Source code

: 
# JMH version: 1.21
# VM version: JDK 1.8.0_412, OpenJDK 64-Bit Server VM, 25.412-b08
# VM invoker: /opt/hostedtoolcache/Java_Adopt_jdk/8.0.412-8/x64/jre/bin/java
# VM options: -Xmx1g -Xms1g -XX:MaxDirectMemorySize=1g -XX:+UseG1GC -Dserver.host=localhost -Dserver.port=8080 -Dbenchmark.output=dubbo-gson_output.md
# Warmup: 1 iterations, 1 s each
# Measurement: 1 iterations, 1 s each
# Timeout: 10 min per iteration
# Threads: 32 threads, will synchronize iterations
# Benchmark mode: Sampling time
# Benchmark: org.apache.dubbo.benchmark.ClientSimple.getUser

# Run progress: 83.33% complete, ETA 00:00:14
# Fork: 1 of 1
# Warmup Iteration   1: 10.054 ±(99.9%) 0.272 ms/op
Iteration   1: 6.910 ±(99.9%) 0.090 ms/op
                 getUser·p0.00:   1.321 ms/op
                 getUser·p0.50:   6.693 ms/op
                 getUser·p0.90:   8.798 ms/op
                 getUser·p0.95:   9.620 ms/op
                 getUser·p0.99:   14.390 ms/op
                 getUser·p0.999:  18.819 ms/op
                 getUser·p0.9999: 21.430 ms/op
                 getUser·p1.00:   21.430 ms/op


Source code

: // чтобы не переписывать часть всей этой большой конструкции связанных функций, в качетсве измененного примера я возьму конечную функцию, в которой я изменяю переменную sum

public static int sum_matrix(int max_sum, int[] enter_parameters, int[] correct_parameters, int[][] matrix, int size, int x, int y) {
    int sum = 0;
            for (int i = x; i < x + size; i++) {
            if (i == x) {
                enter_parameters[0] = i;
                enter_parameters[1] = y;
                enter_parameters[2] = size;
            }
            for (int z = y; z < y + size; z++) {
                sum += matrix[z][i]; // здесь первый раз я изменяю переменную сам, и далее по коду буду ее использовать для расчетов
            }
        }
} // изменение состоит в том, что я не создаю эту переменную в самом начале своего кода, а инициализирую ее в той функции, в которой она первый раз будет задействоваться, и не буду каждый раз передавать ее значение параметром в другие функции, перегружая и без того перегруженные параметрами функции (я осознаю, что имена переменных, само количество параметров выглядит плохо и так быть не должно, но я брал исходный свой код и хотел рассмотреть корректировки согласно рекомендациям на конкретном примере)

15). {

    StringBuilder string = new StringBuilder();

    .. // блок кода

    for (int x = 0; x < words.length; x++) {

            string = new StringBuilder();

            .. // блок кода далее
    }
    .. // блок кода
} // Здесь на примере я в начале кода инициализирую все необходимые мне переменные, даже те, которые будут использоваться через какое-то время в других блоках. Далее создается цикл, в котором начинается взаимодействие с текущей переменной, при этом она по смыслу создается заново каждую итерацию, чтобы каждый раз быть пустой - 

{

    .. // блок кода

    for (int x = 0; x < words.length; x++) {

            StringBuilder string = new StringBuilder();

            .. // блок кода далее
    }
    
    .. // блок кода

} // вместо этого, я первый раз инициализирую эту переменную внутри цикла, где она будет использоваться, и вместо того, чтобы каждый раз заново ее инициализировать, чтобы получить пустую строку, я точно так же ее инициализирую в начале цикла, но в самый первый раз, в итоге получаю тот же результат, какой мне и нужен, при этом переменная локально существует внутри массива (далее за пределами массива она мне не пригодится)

----

→ **Task directions**:
Each record must be restated word for word, including the last line.

→ **Answer**:
Source code

: 
# JMH version: 1.21
# VM version: JDK 1.8.0_412, OpenJDK 64-Bit Server VM, 25.412-b08
# VM invoker: /opt/hostedtoolcache/Java_Adopt_jdk/8.0.412-8/x64/jre/bin/java
# VM options: -Xmx1g -Xms1g -XX:MaxDirectMemorySize=1g -XX:+UseG1GC -Dserver.host=localhost -Dserver.port=8080 -Dbenchmark.output=dubbo-gson_output.md
# Warmup: 1 iterations, 1 s each
# Measurement: 1 iterations, 1 s each
# Timeout: 10 min per iteration
# Threads: 32 threads, will synchronize iterations
# Benchmark mode: Sampling time
# Benchmark: org.apache.dubbo.benchmark.ClientSimple.getUser

# Run progress: 83.33% complete, ETA 00:00:14
# Fork: 1 of 1
# Warmup Iteration   1: 10.054 ±(99.9%) 0.272 ms/op
Iteration   1: 6.910 ±(99.9%) 0.090 ms/op
                 getUser·p0.00:   1.321 ms/op
                 getUser·p0.50:   6.693 ms/op
                 getUser·p0.90:   8.798 ms/op
                 getUser·p0.95:   9.620 ms/op
                 getUser·p0.99:   14.390 ms/op
                 getUser·p0.999:  18.819 ms/op
                 getUser·p0.9999: 21.430 ms/op
                 getUser·p1.00:   21.430 ms/op


Source code

: // чтобы не переписывать часть всей этой большой конструкции связанных функций, в качетсве измененного примера я возьму конечную функцию, в которой я изменяю переменную sum

public static int sum_matrix(int max_sum, int[] enter_parameters, int[] correct_parameters, int[][] matrix, int size, int x, int y) {
    int sum = 0;
            for (int i = x; i < x + size; i++) {
            if (i == x) {
                enter_parameters[0] = i;
                enter_parameters[1] = y;
                enter_parameters[2] = size;
            }
            for (int z = y; z < y + size; z++) {
                sum += matrix[z][i]; // здесь первый раз я изменяю переменную сам, и далее по коду буду ее использовать для расчетов
            }
        }
} // изменение состоит в том, что я не создаю эту переменную в самом начале своего кода, а инициализирую ее в той функции, в которой она первый раз будет задействоваться, и не буду каждый раз передавать ее значение параметром в другие функции, перегружая и без того перегруженные параметрами функции (я осознаю, что имена переменных, само количество параметров выглядит плохо и так быть не должно, но я брал исходный свой код и хотел рассмотреть корректировки согласно рекомендациям на конкретном примере)

15). {

    StringBuilder string = new StringBuilder();

    .. // блок кода

    for (int x = 0; x < words.length; x++) {

            string = new StringBuilder();

            .. // блок кода далее
    }
    .. // блок кода
} // Здесь на примере я в начале кода инициализирую все необходимые мне переменные, даже те, которые будут использоваться через какое-то время в других блоках. Далее создается цикл, в котором начинается взаимодействие с текущей переменной, при этом она по смыслу создается заново каждую итерацию, чтобы каждый раз быть пустой - 

{

    .. // блок кода

    for (int x = 0; x < words.length; x++) {

            StringBuilder string = new StringBuilder();

            .. // блок кода далее
    }
    
    .. // блок кода

} // вместо этого, я первый раз инициализирую эту переменную внутри цикла, где она будет использоваться, и вместо того, чтобы каждый раз заново ее инициализировать, чтобы получить пустую строку, я точно так же ее инициализирую в начале цикла, но в самый первый раз, в итоге получаю тот же результат, какой мне и нужен, при этом переменная локально существует внутри массива (далее за пределами массива она мне не пригодится)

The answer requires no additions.